Olive Bruce, a tech investor and the co-host of the Micromobility Podcast, also sees the transition to personally owned e-scooters as a logical development. High per-ride prices, strict caps on the number of vehicles they can deploy and other regulations imposed by cities have hampered the growth of shared scooter companies.

“What you find is a lot of people will walk outside and just say, ‘I want to have a scooter, and I want it to be reasonably priced, and I can’t find that,’” Bruce said. “So what you’ve seen is an explosion in the personally owned scooter market as a result.”

In a recent blog post, Bruce likened the emergence of shared scooters to internet cafes. When the personal computer was still fairly new, “what people would do is go and rent them by the minute or by the hour.” Bruce said. “Over time, computers got better, and so we ended up with our own stuff.”

Bruce points to a trove of data indicating that the future of e-scooters is personally owned rather than shared. Segway (yes, that Segway), one of the largest scooter manufacturers in the world, reported in May that it had produced a total of 1.5 million scooters for shared companies, and an additional 8.5 million for personal use. In a 2021 McKinsey survey of people who said they would be interested in using an e-scooter to commute, 87% said they would prefer a personally owned or subscription model over scooter share.

Eric Min was picking up his brand new Apollo Phantom scooter at Fluidfreeride this week. “When I was living in The City, I took the scooters around a bit. And then I was looking for an easy transportation solution for getting around without having to actually drive places. And that’s kind of what inspired it.”

Gas prices, Min said, were not a consideration. “This is pretty powerful, so it’s just for the fun factor.”

Even for someone committed to buying a scooter, selecting the right kind can be daunting. I tested out a classic commuter model, the $1,000 Mosquito. This 30-pound scooter has a maximum speed of 26 mph, and a range of 15 to 20 miles, depending on hills. It feels much like a shared scooter, absorbing bumps in the road, though its acceleration is much more powerful.

I also tried the $2,600 Inokim OXO, which has a maximum speed of 40 mph, and a 40-50 mile charging range. This is a 74-pound beast, with 10-inch wheels and a deck wide enough for two feet side-by-side. Breaking 30 miles per hour on the OXO in the Folsom Street bike lane felt reckless. But on Harrison Street, a wide road without a bike lane, the scooter felt safer as it kept pace with car traffic.

Safety is the elephant in the room with e-scooters. Initial studies of shared scooter programs found injury rates considerably higher than bike share, but those studies didn’t account for the effect of inexperienced riders and low-quality vehicles.
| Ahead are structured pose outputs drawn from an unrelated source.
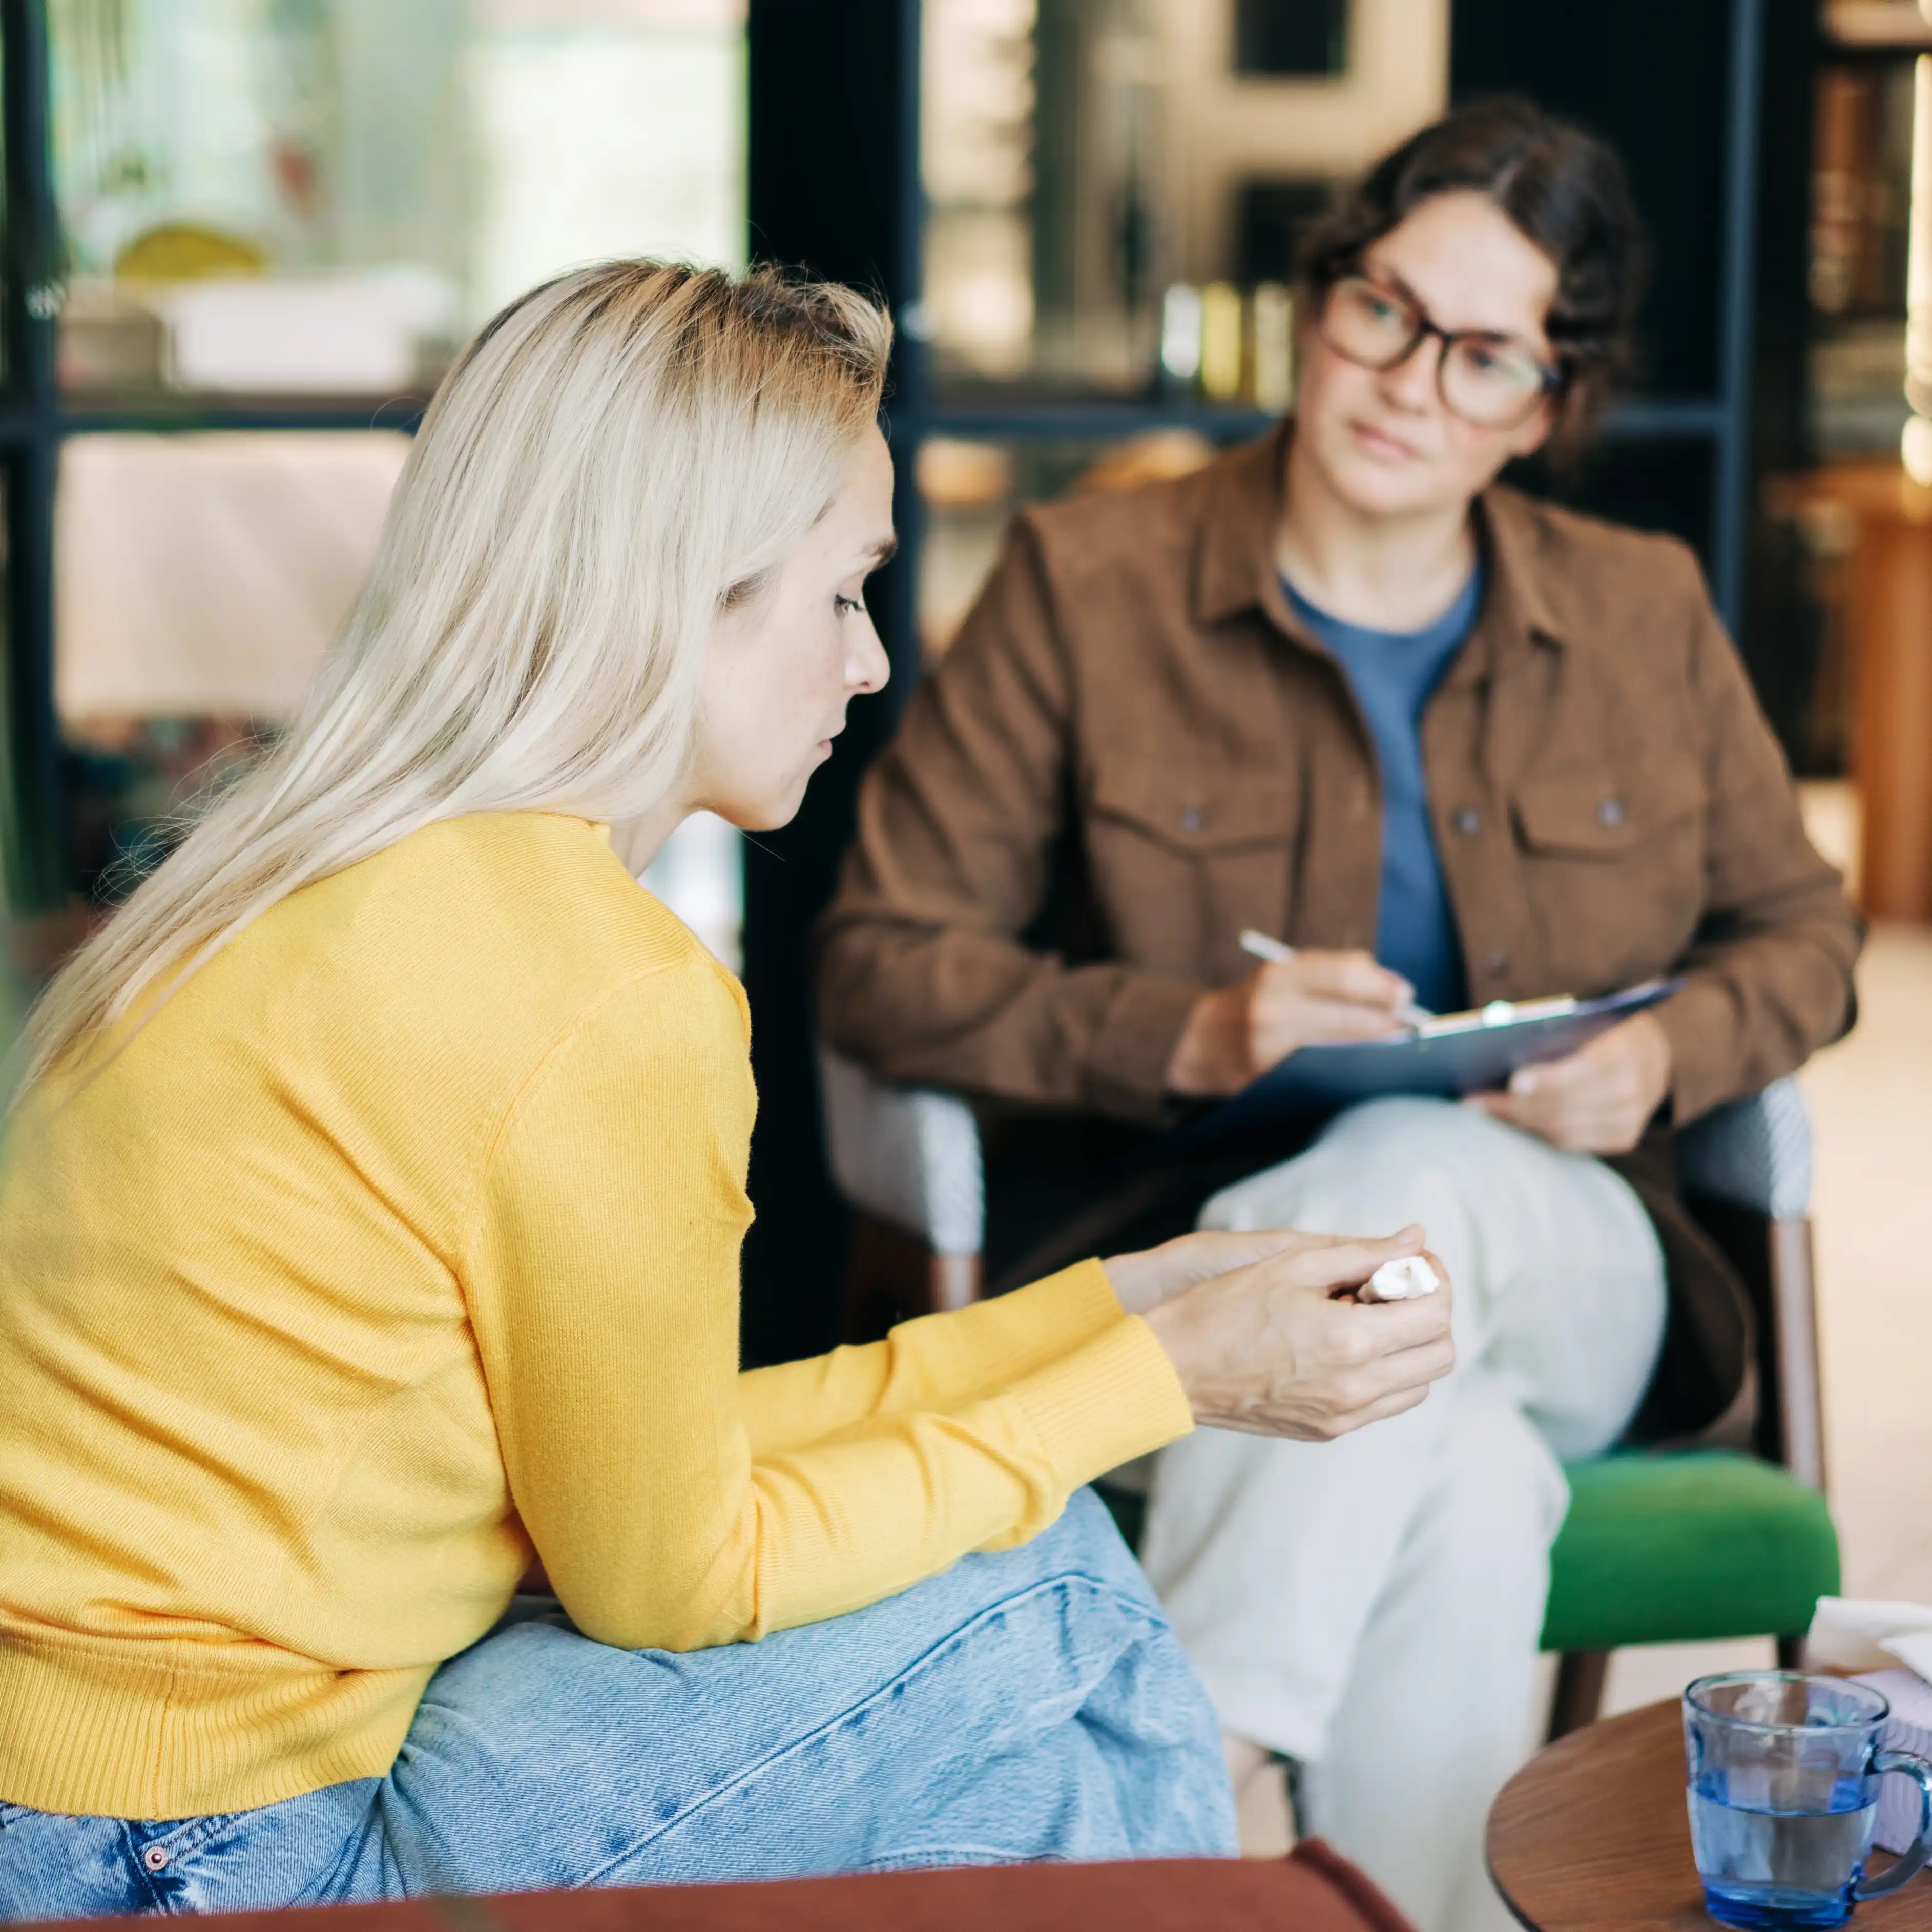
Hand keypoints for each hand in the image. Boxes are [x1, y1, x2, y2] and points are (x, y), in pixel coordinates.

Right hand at [1140, 1225, 1454, 1439]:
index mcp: (1352, 1340)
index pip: (1436, 1313)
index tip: (1408, 1262)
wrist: (1171, 1370)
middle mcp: (1358, 1387)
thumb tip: (1416, 1238)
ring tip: (1365, 1317)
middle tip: (1390, 1288)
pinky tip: (1343, 1344)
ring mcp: (1343, 1415)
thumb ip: (1363, 1252)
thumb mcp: (1292, 1263)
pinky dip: (1384, 1372)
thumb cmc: (1223, 1308)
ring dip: (1409, 1346)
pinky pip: (1383, 1404)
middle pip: (1440, 1354)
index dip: (1433, 1279)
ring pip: (1418, 1385)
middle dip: (1429, 1313)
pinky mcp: (1326, 1430)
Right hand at [1166, 951, 1414, 1096]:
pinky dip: (1349, 1068)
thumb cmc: (1255, 1004)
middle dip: (1387, 1022)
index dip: (1380, 986)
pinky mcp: (1270, 1081)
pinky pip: (1323, 1074)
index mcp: (1277, 976)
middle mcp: (1272, 1010)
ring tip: (1396, 1044)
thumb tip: (1391, 988)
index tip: (1405, 994)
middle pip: (1348, 1016)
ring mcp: (1270, 1050)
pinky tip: (1366, 1066)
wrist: (1198, 1042)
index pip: (1343, 975)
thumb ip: (1330, 974)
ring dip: (1374, 1046)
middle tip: (1414, 1025)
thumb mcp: (1283, 976)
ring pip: (1340, 1048)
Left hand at [1466, 1011, 1671, 1154]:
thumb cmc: (1603, 1030)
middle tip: (1472, 1101)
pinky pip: (1569, 1141)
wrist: (1653, 1054)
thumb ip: (1554, 1030)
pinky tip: (1511, 1118)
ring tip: (1482, 1110)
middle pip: (1563, 1104)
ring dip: (1517, 1119)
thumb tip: (1497, 1038)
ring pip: (1561, 1127)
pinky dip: (1537, 1130)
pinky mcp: (1622, 1138)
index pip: (1582, 1071)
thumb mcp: (1588, 1019)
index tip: (1514, 1081)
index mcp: (1622, 1053)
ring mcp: (1629, 1119)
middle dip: (1514, 1104)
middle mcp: (1632, 1091)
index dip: (1548, 1079)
There’s little safety data on personally owned e-scooters, and there’s such a wide variety of makes that it could be difficult to draw firm conclusions for some time.

Mollica believes the risks of e-scooter riding are comparable to those of cycling. In some cases, e-scooters might be safer by allowing the rider to easily jump off their vehicle and by being taller and more visible to cars.

Still, it’s obvious that super-charged scooters traveling over 30 mph introduce additional risks to riders and other people on the road. Owning a souped up scooter entails a responsibility similar to what society vests in drivers, Mollica said. “You can go to any car lot, get in a car and it’ll go over 100 mph. You can’t legally drive 100 mph on the street. The responsibility lies on the driver.”

Mollica is optimistic that scooters will rapidly become safer, smoother and more accessible to different kinds of people. “The designs, in my opinion, still have a long way to go. And it’s really early days.”